**EXERCISE:** The data below should be retyped exactly, with the pictures left out.

**RECORDS SHOWN:**
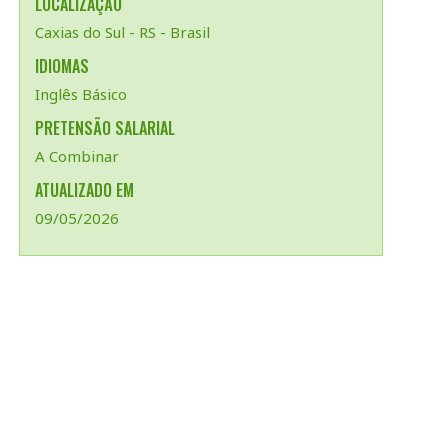
LOCALIZAÇÃO
Caxias do Sul - RS - Brasil
IDIOMAS
Inglês Básico
PRETENSÃO SALARIAL
A Combinar
ATUALIZADO EM
09/05/2026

**EXERCISE SOLUTION:**
LOCALIZAÇÃO
Caxias do Sul - RS - Brasil
IDIOMAS
Inglês Básico
PRETENSÃO SALARIAL
A Combinar
ATUALIZADO EM
09/05/2026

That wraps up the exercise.